Carbonation level certainly affects your perception of the flavors of beer. I don't think it is accurate to say that there is universal agreement about this concept or the science behind it.
Releasing the carbonation enhances your ability to perceive lots of different compounds, especially aromatics. It also gets rid of the "bite" that excess carbonation can convey (which is often perceived as additional bitterness).
OTOH, most people don't like flat beer, and releasing all/most of the CO2 early in your drinking experience isn't really conducive to enjoying the entire beverage.
Yes, you *should* pour your beer in a glass if you want to taste it. That's why most Corona is drank directly from the bottle. You guys already know that a huge portion of your perception of flavor comes from what you smell, and it's pretty hard to get a good sniff of something still contained in a bottle or a can.

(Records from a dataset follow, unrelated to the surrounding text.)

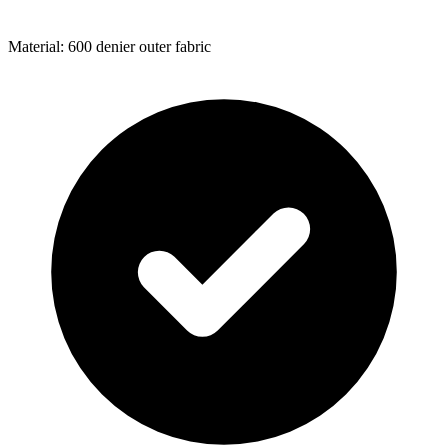
Material: 600 denier outer fabric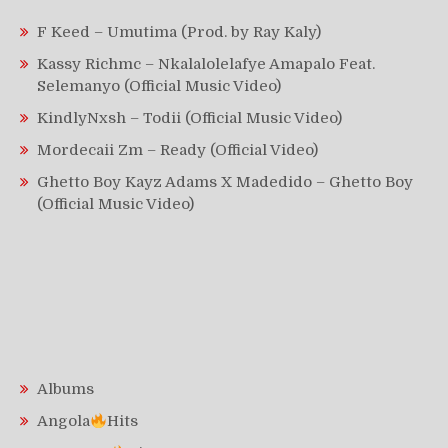
F Keed – Umutima (Prod. by Ray Kaly)
Kassy Richmc – Nkalalolelafye Amapalo Feat.
Selemanyo (Official Music Video)
KindlyNxsh – Todii (Official Music Video)
Mordecaii Zm – Ready (Official Video)
Ghetto Boy Kayz Adams X Madedido – Ghetto Boy
(Official Music Video)
Albums
Angola
Hits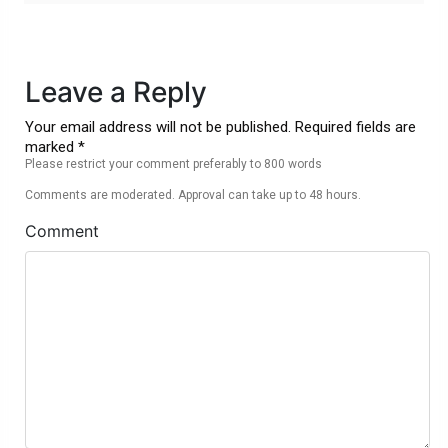
Leave a Reply
Your email address will not be published. Required fields are
marked *
Please restrict your comment preferably to 800 words
Comments are moderated. Approval can take up to 48 hours.
Comment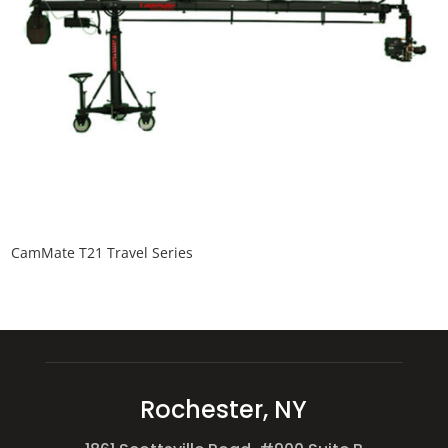
CamMate T21 Travel Series
Rochester, NY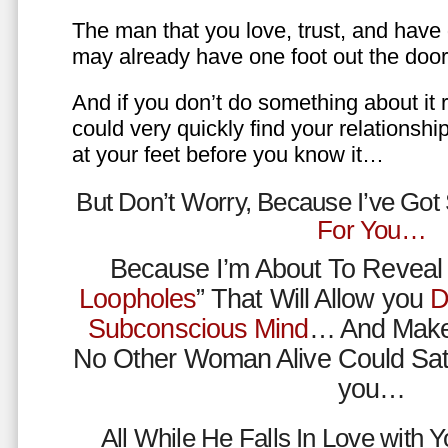
The man that you love, trust, and have 
may already have one foot out the do
And if you don’t do something about it 
could very quickly find your relations
at your feet before you know it…
But Don’t Worry, Because I’ve Go
For You…
Because I’m About To Reveal 
Loopholes
” That Will Allow you
D
Subconscious Mind
… And Make
No Other Woman Alive Could Sat
you…
All While He Falls In Love with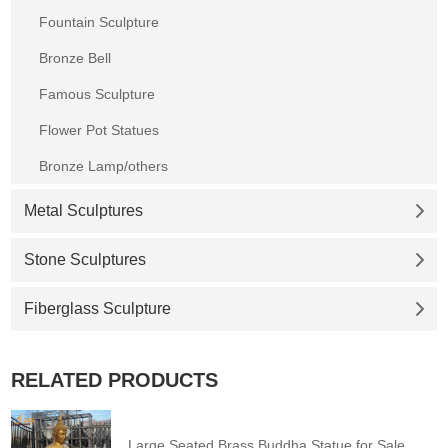
Fountain Sculpture
Bronze Bell
Famous Sculpture
Flower Pot Statues
Bronze Lamp/others
Metal Sculptures
Stone Sculptures
Fiberglass Sculpture
RELATED PRODUCTS
Large Seated Brass Buddha Statue for Sale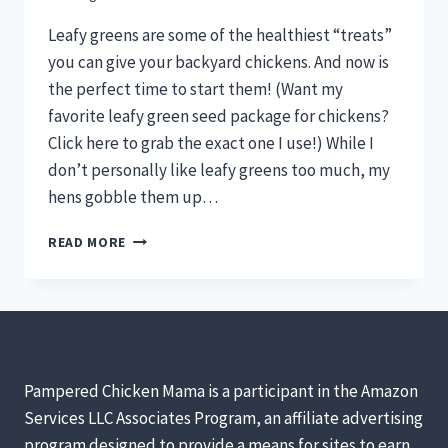
Leafy greens are some of the healthiest “treats”
you can give your backyard chickens. And now is
the perfect time to start them! (Want my
favorite leafy green seed package for chickens?
Click here to grab the exact one I use!) While I
don’t personally like leafy greens too much, my
hens gobble them up…
LEAFY
READ MORE
GREENS
FOR
HEALTHY
HENS!
[PODCAST]
Pampered Chicken Mama is a participant in the Amazon
Services LLC Associates Program, an affiliate advertising
program designed to provide a means for sites to earn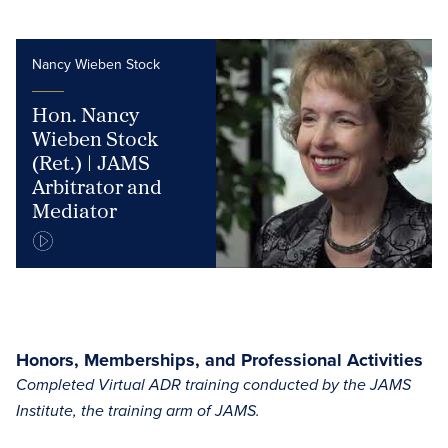
Nancy Wieben Stock
Hon. Nancy
Wieben Stock
(Ret.) | JAMS
Arbitrator and
Mediator
Honors, Memberships, and Professional Activities
Completed Virtual ADR training conducted by the JAMS
Institute, the training arm of JAMS.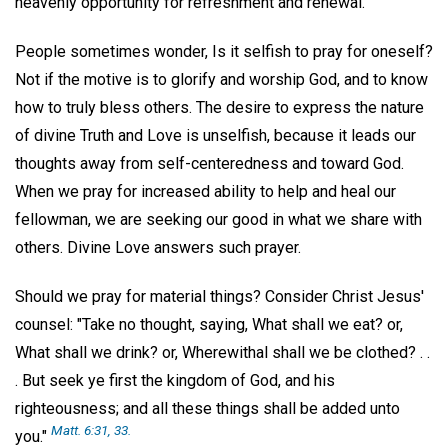
heavenly opportunity for refreshment and renewal.
People sometimes wonder, Is it selfish to pray for oneself?
Not if the motive is to glorify and worship God, and to know
how to truly bless others. The desire to express the nature
of divine Truth and Love is unselfish, because it leads our
thoughts away from self-centeredness and toward God.
When we pray for increased ability to help and heal our
fellowman, we are seeking our good in what we share with
others. Divine Love answers such prayer.
Should we pray for material things? Consider Christ Jesus'
counsel: "Take no thought, saying, What shall we eat? or,
What shall we drink? or, Wherewithal shall we be clothed? . .
. But seek ye first the kingdom of God, and his
righteousness; and all these things shall be added unto
Matt. 6:31, 33.
you."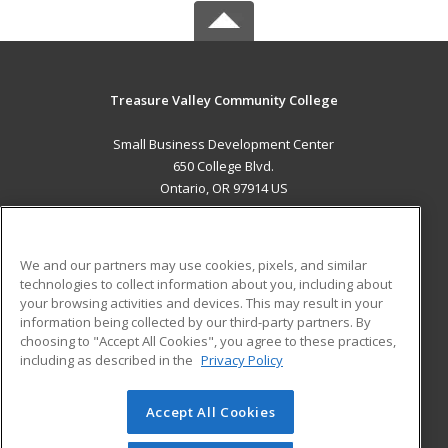
Treasure Valley Community College
Small Business Development Center
650 College Blvd.
Ontario, OR 97914 US
MAIN CONTENT
Career Training
We and our partners may use cookies, pixels, and similar
technologies to collect information about you, including about
ADDITIONAL RESOURCES
your browsing activities and devices. This may result in your
information being collected by our third-party partners. By
Military
Student Blog
choosing to "Accept All Cookies", you agree to these practices,
Financial Assistance
including as described in the
Privacy Policy
Help
Accept All Cookies
© 2026 ed2go, a division of Cengage Learning. All rights
reserved. The material on this site cannot be reproduced or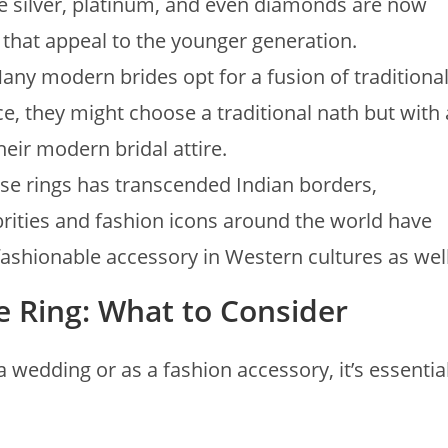
ke silver, platinum, and even diamonds are now
 that appeal to the younger generation.
Many modern brides opt for a fusion of traditiona
, they might choose a traditional nath but with 
eir modern bridal attire.
ose rings has transcended Indian borders,
brities and fashion icons around the world have
shionable accessory in Western cultures as well
e Ring: What to Consider
 wedding or as a fashion accessory, it’s essentia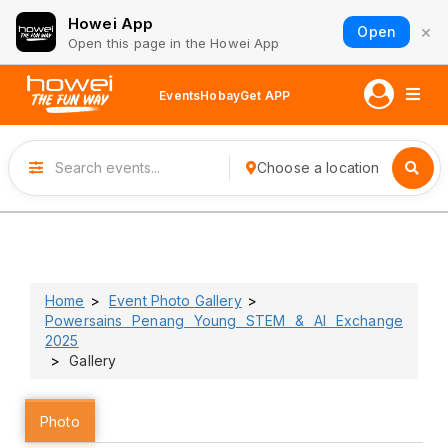
Howei App
×
Open
Open this page in the Howei App
Events
Hobay
Get APP
Choose a location
Home
Event Photo Gallery
Powersains Penang Young STEM & AI Exchange
2025
Gallery
Photo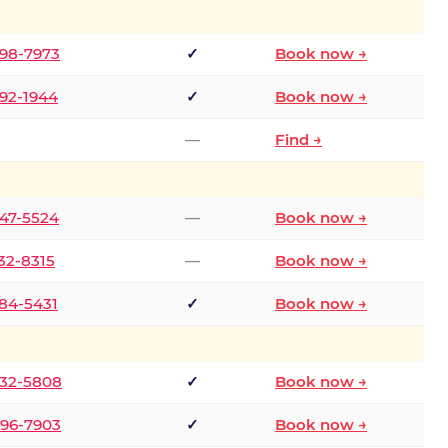
298-7973
✓
Book now →
392-1944
✓
Book now →
—
Find →
747-5524
—
Book now →
732-8315
—
Book now →
484-5431
✓
Book now →
332-5808
✓
Book now →
496-7903
✓
Book now →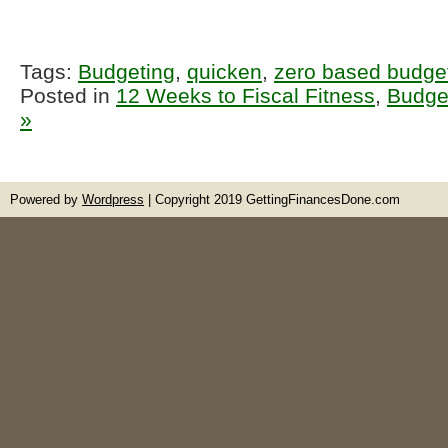
Tags:
Budgeting
,
quicken
,
zero based budge
Posted in
12 Weeks to Fiscal Fitness
,
Budge
»
Powered by
Wordpress
| Copyright 2019 GettingFinancesDone.com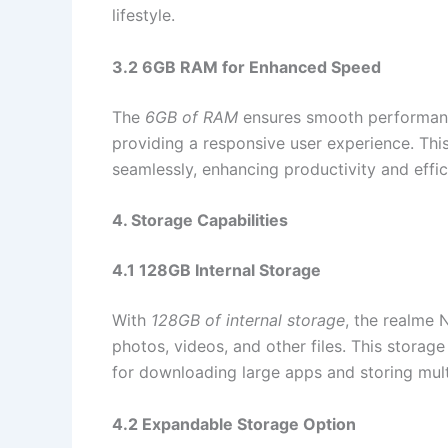
lifestyle.
3.2 6GB RAM for Enhanced Speed
The
6GB of RAM
ensures smooth performance
providing a responsive user experience. Th
seamlessly, enhancing productivity and effic
4. Storage Capabilities
4.1 128GB Internal Storage
With
128GB of internal storage
, the realme
photos, videos, and other files. This storage
for downloading large apps and storing mul
4.2 Expandable Storage Option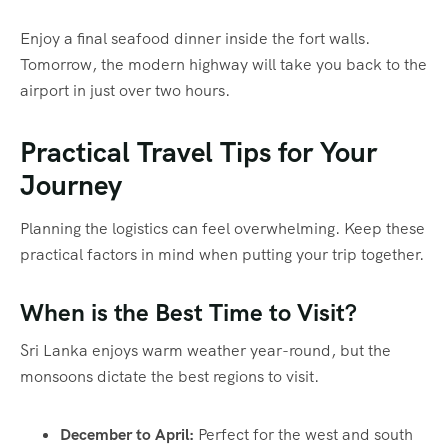
Enjoy a final seafood dinner inside the fort walls.
Tomorrow, the modern highway will take you back to the
airport in just over two hours.
Practical Travel Tips for Your
Journey
Planning the logistics can feel overwhelming. Keep these
practical factors in mind when putting your trip together.
When is the Best Time to Visit?
Sri Lanka enjoys warm weather year-round, but the
monsoons dictate the best regions to visit.
December to April:
Perfect for the west and south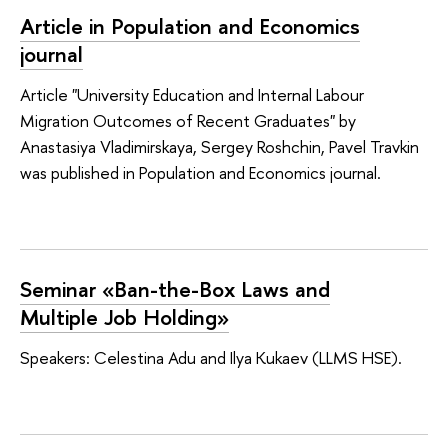
Article in Population and Economics
journal
Article "University Education and Internal Labour
Migration Outcomes of Recent Graduates" by
Anastasiya Vladimirskaya, Sergey Roshchin, Pavel Travkin
was published in Population and Economics journal.
Seminar «Ban-the-Box Laws and
Multiple Job Holding»
Speakers: Celestina Adu and Ilya Kukaev (LLMS HSE).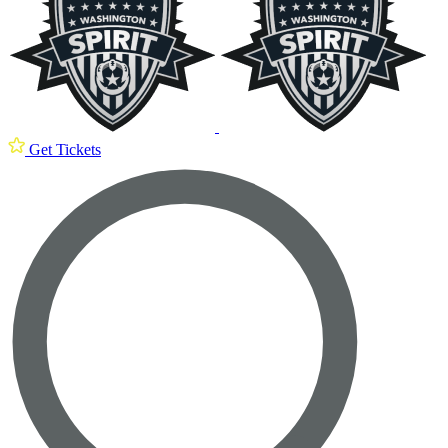
Get Tickets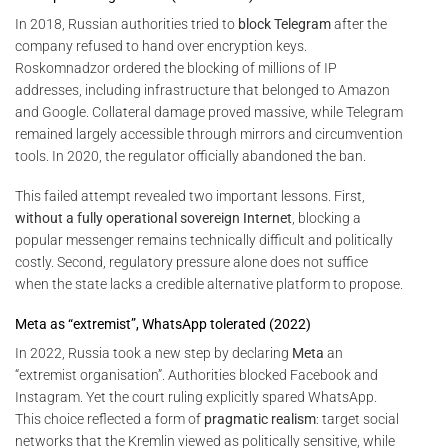
In 2018, Russian authorities tried to
block Telegram
after the
company refused to hand over encryption keys.
Roskomnadzor ordered the blocking of millions of IP
addresses, including infrastructure that belonged to Amazon
and Google. Collateral damage proved massive, while Telegram
remained largely accessible through mirrors and circumvention
tools. In 2020, the regulator officially abandoned the ban.
This failed attempt revealed two important lessons. First,
without a fully operational sovereign Internet
, blocking a
popular messenger remains technically difficult and politically
costly. Second, regulatory pressure alone does not suffice
when the state lacks a credible alternative platform to propose.
Meta as “extremist”, WhatsApp tolerated (2022)
In 2022, Russia took a new step by declaring
Meta
an
“extremist organisation”. Authorities blocked Facebook and
Instagram. Yet the court ruling explicitly spared WhatsApp.
This choice reflected a form of
pragmatic realism
: target social
networks that the Kremlin viewed as politically sensitive, while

However, to assert that - for ALL styles - you should effect a vigorous pour is to oversimplify not only the process, but also the tremendous variation of flavors and styles available. Not all beers present the same levels of sweetness, bitterness, etc. Not all beers are designed with the same level of carbonation, and you see style-specific glassware all over the world that relates NOT just to branding, but also to how the brewer thinks the beer is best experienced. And temperature also plays a part into not only perception of the flavors, but also the effectiveness of the carbonation or its release.
What any of this has to do with those robber-baron, rat-bastards at Netflix, I'm not sure.